* Begin Task input *

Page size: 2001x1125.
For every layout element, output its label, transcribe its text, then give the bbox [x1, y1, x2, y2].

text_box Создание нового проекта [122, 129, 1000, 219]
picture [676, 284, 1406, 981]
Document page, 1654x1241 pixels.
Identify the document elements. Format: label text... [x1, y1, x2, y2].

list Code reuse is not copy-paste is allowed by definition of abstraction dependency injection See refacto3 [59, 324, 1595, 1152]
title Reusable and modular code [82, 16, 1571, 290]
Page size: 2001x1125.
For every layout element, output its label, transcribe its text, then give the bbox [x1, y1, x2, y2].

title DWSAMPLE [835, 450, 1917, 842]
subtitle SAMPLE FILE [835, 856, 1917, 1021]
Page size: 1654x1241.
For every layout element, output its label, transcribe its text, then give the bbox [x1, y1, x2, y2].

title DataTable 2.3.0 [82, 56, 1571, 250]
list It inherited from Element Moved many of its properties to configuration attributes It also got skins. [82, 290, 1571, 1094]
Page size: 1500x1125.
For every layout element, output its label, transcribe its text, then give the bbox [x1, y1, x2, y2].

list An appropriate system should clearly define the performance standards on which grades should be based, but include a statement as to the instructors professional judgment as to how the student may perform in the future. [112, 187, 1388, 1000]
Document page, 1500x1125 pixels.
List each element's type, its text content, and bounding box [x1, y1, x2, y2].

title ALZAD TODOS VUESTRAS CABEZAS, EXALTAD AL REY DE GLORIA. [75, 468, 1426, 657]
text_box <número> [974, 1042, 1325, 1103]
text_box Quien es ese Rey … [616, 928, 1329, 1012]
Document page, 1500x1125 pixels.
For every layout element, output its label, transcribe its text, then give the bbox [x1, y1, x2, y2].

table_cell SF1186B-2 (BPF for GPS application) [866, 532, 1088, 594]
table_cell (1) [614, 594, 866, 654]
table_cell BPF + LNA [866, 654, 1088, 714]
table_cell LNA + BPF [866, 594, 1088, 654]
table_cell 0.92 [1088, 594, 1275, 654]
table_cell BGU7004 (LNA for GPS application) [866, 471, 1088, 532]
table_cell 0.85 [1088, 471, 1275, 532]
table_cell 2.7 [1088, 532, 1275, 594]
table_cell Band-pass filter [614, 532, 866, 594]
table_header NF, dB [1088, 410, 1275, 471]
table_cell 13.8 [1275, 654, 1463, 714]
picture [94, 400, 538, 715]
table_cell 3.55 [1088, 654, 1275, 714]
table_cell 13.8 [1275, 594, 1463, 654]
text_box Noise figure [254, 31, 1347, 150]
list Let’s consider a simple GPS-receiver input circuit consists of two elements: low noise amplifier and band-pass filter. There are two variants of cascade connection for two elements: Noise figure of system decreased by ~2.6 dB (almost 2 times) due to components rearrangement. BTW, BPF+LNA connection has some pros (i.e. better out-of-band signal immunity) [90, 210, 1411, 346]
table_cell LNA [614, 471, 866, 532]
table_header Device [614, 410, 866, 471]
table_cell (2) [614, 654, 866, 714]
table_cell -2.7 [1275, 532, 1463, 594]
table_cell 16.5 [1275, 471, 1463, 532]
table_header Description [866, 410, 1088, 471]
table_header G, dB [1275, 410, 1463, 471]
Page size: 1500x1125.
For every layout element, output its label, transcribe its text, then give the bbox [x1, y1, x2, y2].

* End Task input *

Reproduce every item above, switching "transcribe" to "copy" and leaving all else unchanged.

• **Written response**:
Page size: 2001x1125.
For every layout element, output its label, copy its text, then give the bbox [x1, y1, x2, y2].

text_box Создание нового проекта [122, 129, 1000, 219]
picture [676, 284, 1406, 981]
Document page, 1654x1241 pixels.
Identify the document elements. Format: label text... [x1, y1, x2, y2].

list Code reuse is not copy-paste is allowed by definition of abstraction dependency injection See refacto3 [59, 324, 1595, 1152]
title Reusable and modular code [82, 16, 1571, 290]
Page size: 2001x1125.
For every layout element, output its label, copy its text, then give the bbox [x1, y1, x2, y2].

title DWSAMPLE [835, 450, 1917, 842]
subtitle SAMPLE FILE [835, 856, 1917, 1021]
Page size: 1654x1241.
For every layout element, output its label, copy its text, then give the bbox [x1, y1, x2, y2].

title DataTable 2.3.0 [82, 56, 1571, 250]
list It inherited from Element Moved many of its properties to configuration attributes It also got skins. [82, 290, 1571, 1094]
Page size: 1500x1125.
For every layout element, output its label, copy its text, then give the bbox [x1, y1, x2, y2].

list An appropriate system should clearly define the performance standards on which grades should be based, but include a statement as to the instructors professional judgment as to how the student may perform in the future. [112, 187, 1388, 1000]
Document page, 1500x1125 pixels.
List each element's type, its text content, and bounding box [x1, y1, x2, y2].

title ALZAD TODOS VUESTRAS CABEZAS, EXALTAD AL REY DE GLORIA. [75, 468, 1426, 657]
text_box <número> [974, 1042, 1325, 1103]
text_box Quien es ese Rey … [616, 928, 1329, 1012]
Document page, 1500x1125 pixels.
For every layout element, output its label, copy its text, then give the bbox [x1, y1, x2, y2].

table_cell SF1186B-2 (BPF for GPS application) [866, 532, 1088, 594]
table_cell (1) [614, 594, 866, 654]
table_cell BPF + LNA [866, 654, 1088, 714]
table_cell LNA + BPF [866, 594, 1088, 654]
table_cell 0.92 [1088, 594, 1275, 654]
table_cell BGU7004 (LNA for GPS application) [866, 471, 1088, 532]
table_cell 0.85 [1088, 471, 1275, 532]
table_cell 2.7 [1088, 532, 1275, 594]
table_cell Band-pass filter [614, 532, 866, 594]
table_header NF, dB [1088, 410, 1275, 471]
table_cell 13.8 [1275, 654, 1463, 714]
picture [94, 400, 538, 715]
table_cell 3.55 [1088, 654, 1275, 714]
table_cell 13.8 [1275, 594, 1463, 654]
text_box Noise figure [254, 31, 1347, 150]
list Let’s consider a simple GPS-receiver input circuit consists of two elements: low noise amplifier and band-pass filter. There are two variants of cascade connection for two elements: Noise figure of system decreased by ~2.6 dB (almost 2 times) due to components rearrangement. BTW, BPF+LNA connection has some pros (i.e. better out-of-band signal immunity) [90, 210, 1411, 346]
table_cell LNA [614, 471, 866, 532]
table_header Device [614, 410, 866, 471]
table_cell (2) [614, 654, 866, 714]
table_cell -2.7 [1275, 532, 1463, 594]
table_cell 16.5 [1275, 471, 1463, 532]
table_header Description [866, 410, 1088, 471]
table_header G, dB [1275, 410, 1463, 471]
Page size: 1500x1125.
For every layout element, output its label, copy its text, then give the bbox [x1, y1, x2, y2].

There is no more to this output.